你的任务 =>
- a) 请重写原文中从“我用Python爬虫爬取并分析了C站前100用户最高访问的2000篇文章”到“术热点,方便今后拓宽技术栈。”的部分（含首尾），并将其中的“爬虫”替换为“采集程序”。
- b) 根据原文，这次主要爬取的是哪两项数据？
- c) 请列出原文在“程序总体设计”部分定义的全部公共变量名。
### 原文 ###
我用Python爬虫爬取并分析了C站前100用户最高访问的2000篇文章
source link: https://blog.csdn.net/FRIGIDWINTER/article/details/121094823
Go to the source link to view the article. You can view the picture content, updated content and better typesetting reading experience. If the link is broken, please click the button below to view the snapshot at that time.
最近系统地学习了正则表达式,发现正则表达式最大的应用之一——网络爬虫之前一直没有涉猎,遂借此契机顺带写一个爬虫的demo备用。选择对象是CSDN排行榜前100用户,各自按访问量从高到低排序的前20篇文章,使用一些简单的数据分析手段看看技术热点,方便今后拓宽技术栈。
主要爬取的数据是文章标题和访问量,先总体可视化总体文章的技术关键词;然后按访问量分组,可视化每个访问段的技术热点。
获得服务器API
首先我们要知道通过什么接口可以获得网站数据:首先进入博客总榜,按F12进入控制台,选中Network
选项卡监视网络请求,然后刷新网页。从下图可以看到在API"https://blog.csdn.net/phoenix/web/blog/all-rank?page=1&pageSize=20"
中我们可以拿到我们想要的用户信息——主要是用户名
现在到用户博客首页,同样地,按F12进入控制台,选中Network
选项卡监视网络请求,然后点击按访问量排序,则可以发现另一个关键APIhttps://blog.csdn.net/community/home-api/v1/get-business-list?page=1&size=20&businessType=blog&orderby=ViewCount&noMore=false&username={}
,如下图所示。
我们与服务器的交互就依靠这两个API进行。
程序总体设计
思考一下,我们总共有如下的公共变量:
# 请求头
headers = {
'User-Agent':
'Mozilla/5.0 (Windows NT 6.1; WOW64) AppleWebKit/537.36 (KHTML, like Gecko) Chrome/63.0.3239.132 Safari/537.36'
}
# 排行榜url
rankUrl = "https://blog.csdn.net/phoenix/web/blog/all-rank?page={}&pageSize=20"
# 按访问量排行的文章列表
mostViewArtical = "https://blog.csdn.net/community/home-api/v1/get-business-list?page=1&size=20&businessType=blog&orderby=ViewCount&noMore=false&username={}"
### 数据区块 ###
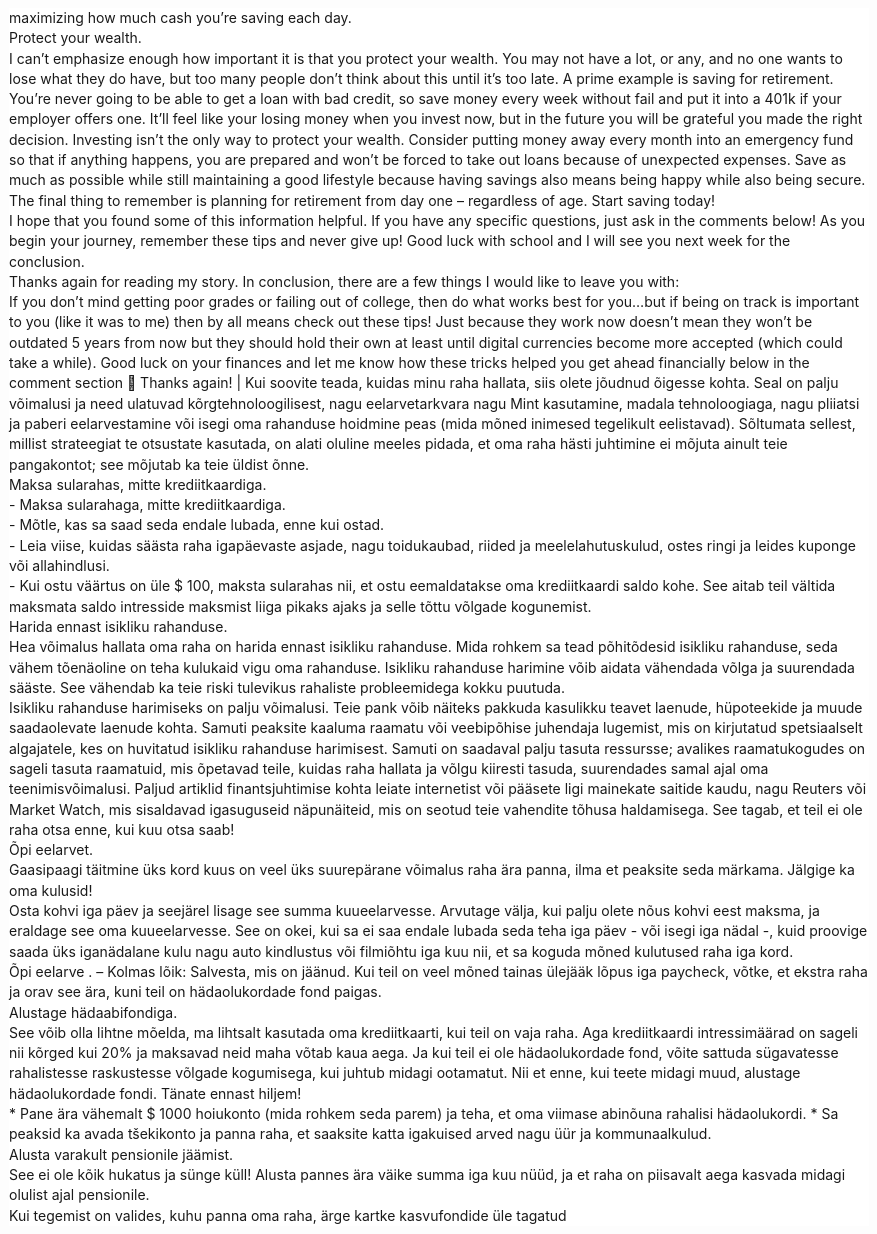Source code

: maximizing how much cash you’re saving each day.<br/>Protect your wealth.<br/>I can’t emphasize enough how important it is that you protect your wealth. You may not have a lot, or any, and no one wants to lose what they do have, but too many people don’t think about this until it’s too late. A prime example is saving for retirement. You’re never going to be able to get a loan with bad credit, so save money every week without fail and put it into a 401k if your employer offers one. It’ll feel like your losing money when you invest now, but in the future you will be grateful you made the right decision. Investing isn’t the only way to protect your wealth. Consider putting money away every month into an emergency fund so that if anything happens, you are prepared and won’t be forced to take out loans because of unexpected expenses. Save as much as possible while still maintaining a good lifestyle because having savings also means being happy while also being secure. The final thing to remember is planning for retirement from day one – regardless of age. Start saving today!<br/>I hope that you found some of this information helpful. If you have any specific questions, just ask in the comments below! As you begin your journey, remember these tips and never give up! Good luck with school and I will see you next week for the conclusion.<br/>Thanks again for reading my story. In conclusion, there are a few things I would like to leave you with:<br/>If you don’t mind getting poor grades or failing out of college, then do what works best for you…but if being on track is important to you (like it was to me) then by all means check out these tips! Just because they work now doesn’t mean they won’t be outdated 5 years from now but they should hold their own at least until digital currencies become more accepted (which could take a while). Good luck on your finances and let me know how these tricks helped you get ahead financially below in the comment section 🙂 Thanks again! | Kui soovite teada, kuidas minu raha hallata, siis olete jõudnud õigesse kohta. Seal on palju võimalusi ja need ulatuvad kõrgtehnoloogilisest, nagu eelarvetarkvara nagu Mint kasutamine, madala tehnoloogiaga, nagu pliiatsi ja paberi eelarvestamine või isegi oma rahanduse hoidmine peas (mida mõned inimesed tegelikult eelistavad). Sõltumata sellest, millist strateegiat te otsustate kasutada, on alati oluline meeles pidada, et oma raha hästi juhtimine ei mõjuta ainult teie pangakontot; see mõjutab ka teie üldist õnne.<br/>Maksa sularahas, mitte krediitkaardiga.<br/>- Maksa sularahaga, mitte krediitkaardiga.<br/>- Mõtle, kas sa saad seda endale lubada, enne kui ostad.<br/>- Leia viise, kuidas säästa raha igapäevaste asjade, nagu toidukaubad, riided ja meelelahutuskulud, ostes ringi ja leides kuponge või allahindlusi.<br/>- Kui ostu väärtus on üle $ 100, maksta sularahas nii, et ostu eemaldatakse oma krediitkaardi saldo kohe. See aitab teil vältida maksmata saldo intresside maksmist liiga pikaks ajaks ja selle tõttu võlgade kogunemist.<br/>Harida ennast isikliku rahanduse.<br/>Hea võimalus hallata oma raha on harida ennast isikliku rahanduse. Mida rohkem sa tead põhitõdesid isikliku rahanduse, seda vähem tõenäoline on teha kulukaid vigu oma rahanduse. Isikliku rahanduse harimine võib aidata vähendada võlga ja suurendada sääste. See vähendab ka teie riski tulevikus rahaliste probleemidega kokku puutuda.<br/>Isikliku rahanduse harimiseks on palju võimalusi. Teie pank võib näiteks pakkuda kasulikku teavet laenude, hüpoteekide ja muude saadaolevate laenude kohta. Samuti peaksite kaaluma raamatu või veebipõhise juhendaja lugemist, mis on kirjutatud spetsiaalselt algajatele, kes on huvitatud isikliku rahanduse harimisest. Samuti on saadaval palju tasuta ressursse; avalikes raamatukogudes on sageli tasuta raamatuid, mis õpetavad teile, kuidas raha hallata ja võlgu kiiresti tasuda, suurendades samal ajal oma teenimisvõimalusi. Paljud artiklid finantsjuhtimise kohta leiate internetist või pääsete ligi mainekate saitide kaudu, nagu Reuters või Market Watch, mis sisaldavad igasuguseid näpunäiteid, mis on seotud teie vahendite tõhusa haldamisega. See tagab, et teil ei ole raha otsa enne, kui kuu otsa saab!<br/>Õpi eelarvet.<br/>Gaasipaagi täitmine üks kord kuus on veel üks suurepärane võimalus raha ära panna, ilma et peaksite seda märkama. Jälgige ka oma kulusid!<br/>Osta kohvi iga päev ja seejärel lisage see summa kuueelarvesse. Arvutage välja, kui palju olete nõus kohvi eest maksma, ja eraldage see oma kuueelarvesse. See on okei, kui sa ei saa endale lubada seda teha iga päev - või isegi iga nädal -, kuid proovige saada üks iganädalane kulu nagu auto kindlustus või filmiõhtu iga kuu nii, et sa koguda mõned kulutused raha iga kord.<br/>Õpi eelarve . – Kolmas lõik: Salvesta, mis on jäänud. Kui teil on veel mõned tainas ülejääk lõpus iga paycheck, võtke, et ekstra raha ja orav see ära, kuni teil on hädaolukordade fond paigas.<br/>Alustage hädaabifondiga.<br/>See võib olla lihtne mõelda, ma lihtsalt kasutada oma krediitkaarti, kui teil on vaja raha. Aga krediitkaardi intressimäärad on sageli nii kõrged kui 20% ja maksavad neid maha võtab kaua aega. Ja kui teil ei ole hädaolukordade fond, võite sattuda sügavatesse rahalistesse raskustesse võlgade kogumisega, kui juhtub midagi ootamatut. Nii et enne, kui teete midagi muud, alustage hädaolukordade fondi. Tänate ennast hiljem!<br/>* Pane ära vähemalt $ 1000 hoiukonto (mida rohkem seda parem) ja teha, et oma viimase abinõuna rahalisi hädaolukordi. * Sa peaksid ka avada tšekikonto ja panna raha, et saaksite katta igakuised arved nagu üür ja kommunaalkulud.<br/>Alusta varakult pensionile jäämist.<br/>See ei ole kõik hukatus ja sünge küll! Alusta pannes ära väike summa iga kuu nüüd, ja et raha on piisavalt aega kasvada midagi olulist ajal pensionile.<br/>Kui tegemist on valides, kuhu panna oma raha, ärge kartke kasvufondide üle tagatud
###
参考答案 =>
- a)
我用Python采集程序爬取并分析了C站前100用户最高访问的2000篇文章
source link: https://blog.csdn.net/FRIGIDWINTER/article/details/121094823
Go to the source link to view the article. You can view the picture content, updated content and better typesetting reading experience. If the link is broken, please click the button below to view the snapshot at that time.
最近系统地学习了正则表达式,发现正则表达式最大的应用之一——网络采集程序之前一直没有涉猎,遂借此契机顺带写一个采集程序的demo备用。选择对象是CSDN排行榜前100用户,各自按访问量从高到低排序的前20篇文章,使用一些简单的数据分析手段看看技术热点,方便今后拓宽技术栈。

- b) 文章标题和访问量。

- c) headers、rankUrl、mostViewArtical